Kurt Sayenga

Kurt Sayenga is a writer, director, and producer living in the Los Angeles area.

His television career started at the Discovery Channel, where he wrote, directed and produced the special "Nighthawk:Secrets of the Stealth Fighter," the mini-series "Wings Over the Gulf," and the 13-part series "Fields of Armor," a survey of mechanized warfare in the 20th Century. He won an Emmy for the design of the opening credits of "Fields of Armor," along with several writing and producing awards.

During his time running the production company Arcwelder Films (which he founded with Martha Adams), Sayenga wrote, directed and produced many more documentaries, including "Spies Above," "Robots Rising," "Explosive Situations," "High Speed Impacts," "Inside the Kill Box" (made on the tenth anniversary of the first Gulf War and featuring interviews with players such as George H. W. Bush and Dick Cheney), and the engineering series "Skyscrapers: Going Up," "Bridges: Reaching Out," and "Tunnels: Digging In." He was also show runner of "Animal Nightmares," a 13-part series for National Geographic International, and "Microkillers," a mini-series about pandemic diseases that fused fictional scenarios with documentary content.

In 2006 Sayenga formed a new production company called Command and Control Creative Services, which has produced ancillary content for companies such as 20th Century Fox International, United Artists/MGM, and Disney. In 2008 Sayenga worked with Bill Nye, the Science Guy, as Executive Producer/Show Runner of "Stuff Happens," for Discovery Communications' Planet Green. He has also produced several science-based pieces with Nye for Disney Educational Products and The Planetary Society. As of 2012 he has written, directed and produced 11 episodes of the Emmy-nominated series Through the Wormhole with Morgan Freeman, now entering its fourth season on the Science Channel.

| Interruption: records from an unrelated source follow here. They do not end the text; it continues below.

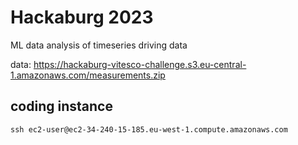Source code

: # Hackaburg 2023

ML data analysis of timeseries driving data

data: <https://hackaburg-vitesco-challenge.s3.eu-central-1.amazonaws.com/measurements.zip>

## coding instance

`ssh ec2-user@ec2-34-240-15-185.eu-west-1.compute.amazonaws.com`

A graduate of the University of Michigan College of Literature, Science & the Arts, Sayenga won the Jules and Avery Hopwood Award for Drama and the Roy M. Cowden Fellowship. Throughout his young adulthood he was active in the Washington, D.C. punk scene. He created, edited, and was the head writer of Greed Magazine in the late 1980s, one of the first magazines to fuse coverage of underground music, literature and "high" and "low" art. On the pop culture side, Greed featured interviews with acts such as Sonic Youth, Pussy Galore, Daniel Johnston, The Swans, Wire, Plasticland, Rites of Spring, Live Skull, and Robyn Hitchcock, plus comics figures Los Bros Hernandez, Charles Burns, Peter Bagge, Chester Brown and Clive Barker. Greed featured the debut of Evan Dorkin's Milk and Cheese in its final issue.

Sayenga also designed albums for the Dischord Records label, most notably Fugazi's first six packages: "Fugazi (EP)," "Margin Walker," "13 Songs," "Repeater," "Steady Diet of Nothing," and the 7" "3 Songs."